Assignment » Rewrite the records with "series" changed to "categories" and everything else unchanged. Leave the pictures out.

Source records »

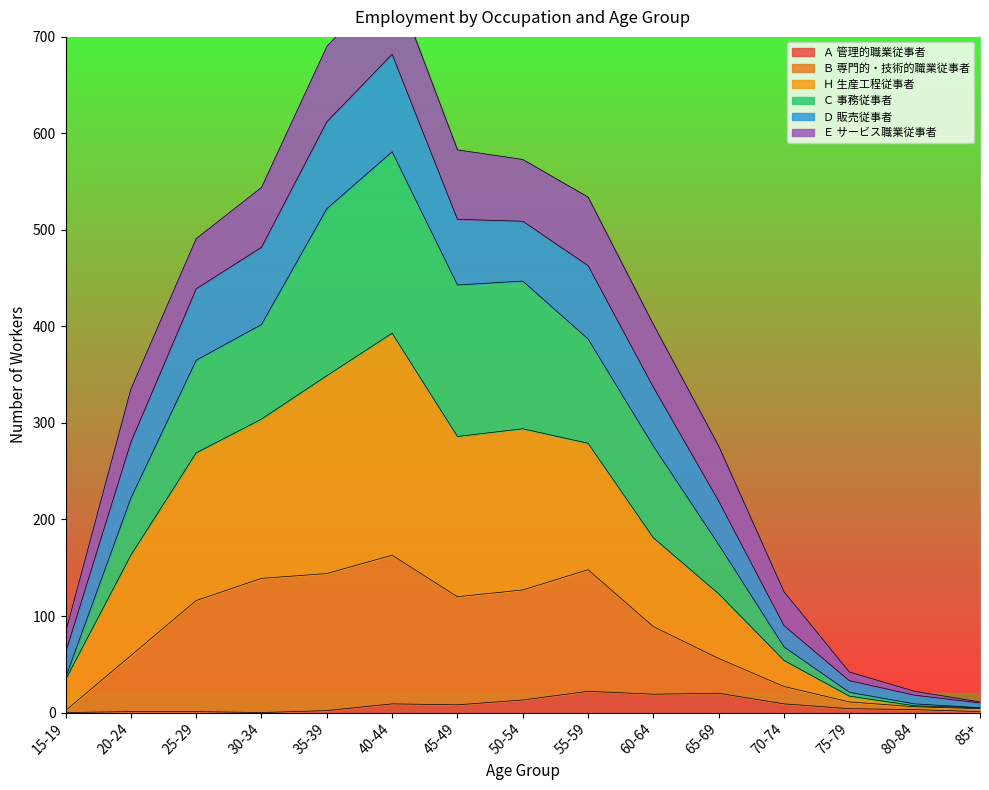

True or false: Ａ 管理的職業従事者 has a value of 0 at 15-19.

True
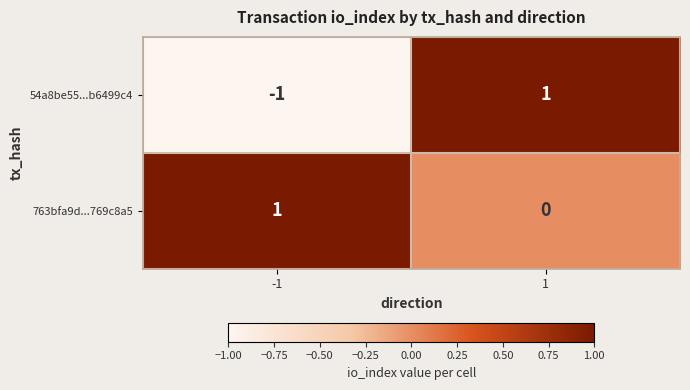

Reading left to right, transcribe all the data shown in this chart.

54a8be55...b6499c4: -1=-1	1=1
763bfa9d...769c8a5: -1=1	1=0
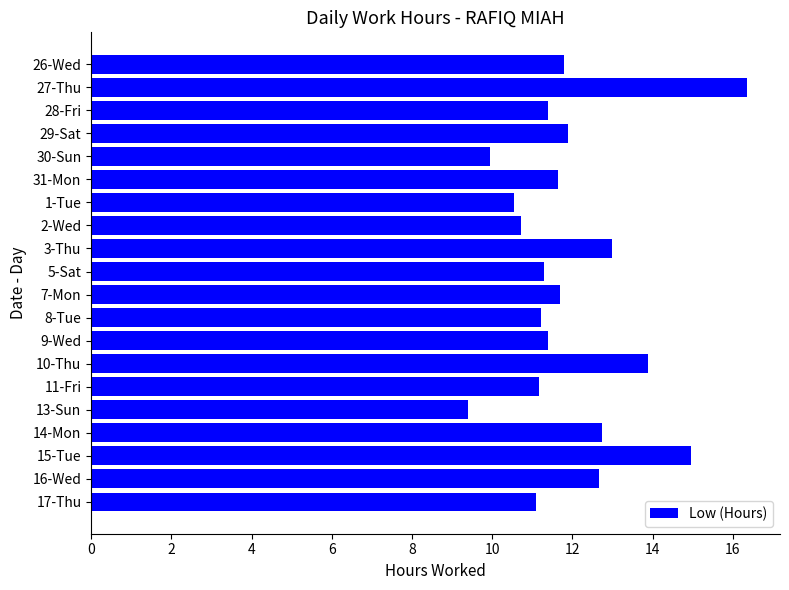

What is the average value?

11.9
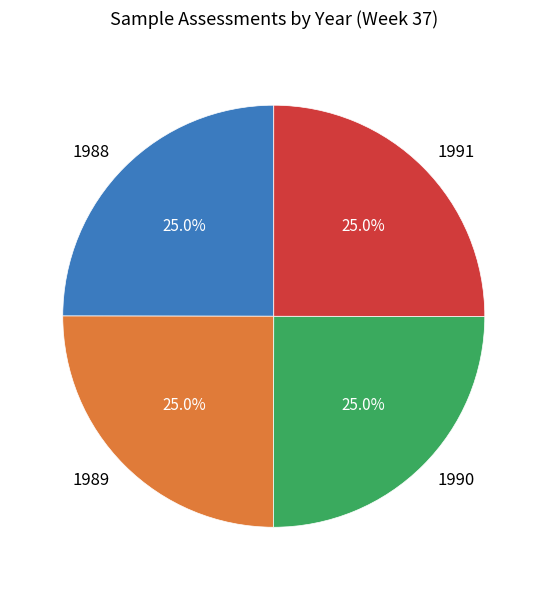

To the nearest percent, what percentage of the pie is 1988?

25%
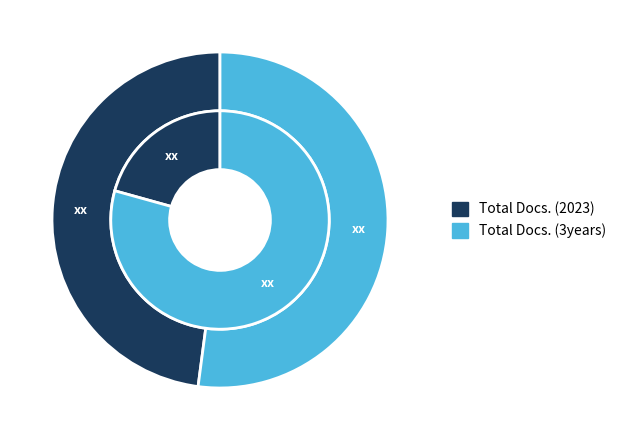

At Revista Chilena de Nutricion, list the series in order from largest to smallest.

Total Docs. (3years), Total Docs. (2023)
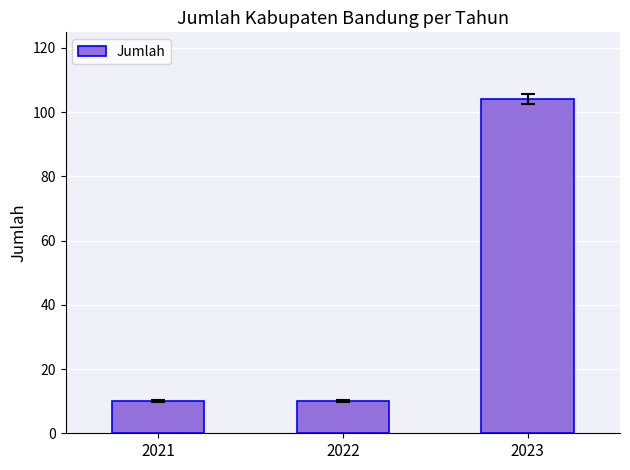

What is the ratio of the value at 2023 to the value at 2022?

10.4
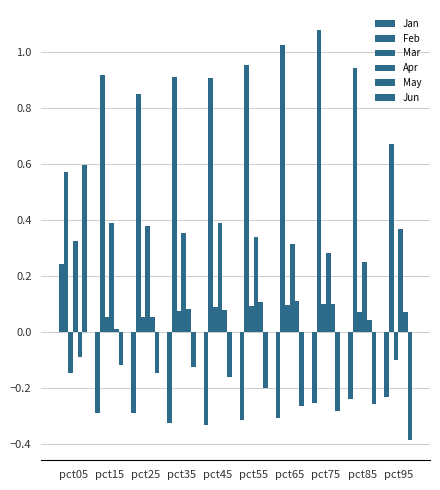

Rank the series by their maximum value, from lowest to highest.

Mar, May, Jan, Apr, Jun, Feb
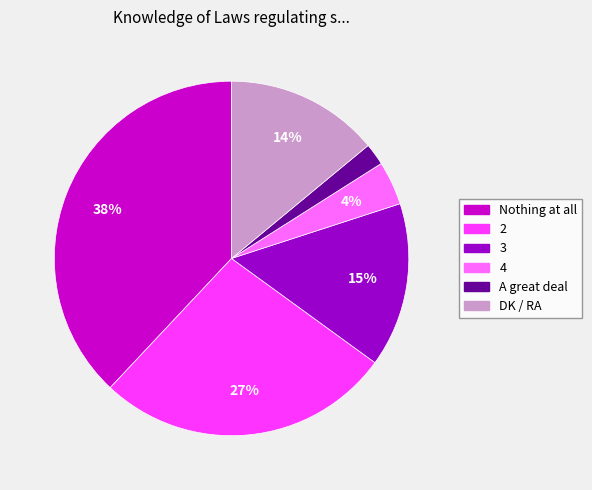

The 4 slice represents 10% of the pie. True or false?

False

Answer section »
True or false: Ａ 管理的職業従事者 has a value of 0 at 15-19.

True

Reading left to right, transcribe all the data shown in this chart.

54a8be55...b6499c4: -1=-1	1=1
763bfa9d...769c8a5: -1=1	1=0

What is the average value?

11.9

To the nearest percent, what percentage of the pie is 1988?

25%

At Revista Chilena de Nutricion, list the categories in order from largest to smallest.

Total Docs. (3years), Total Docs. (2023)

What is the ratio of the value at 2023 to the value at 2022?

10.4

Rank the categories by their maximum value, from lowest to highest.

Mar, May, Jan, Apr, Jun, Feb

The 4 slice represents 10% of the pie. True or false?

False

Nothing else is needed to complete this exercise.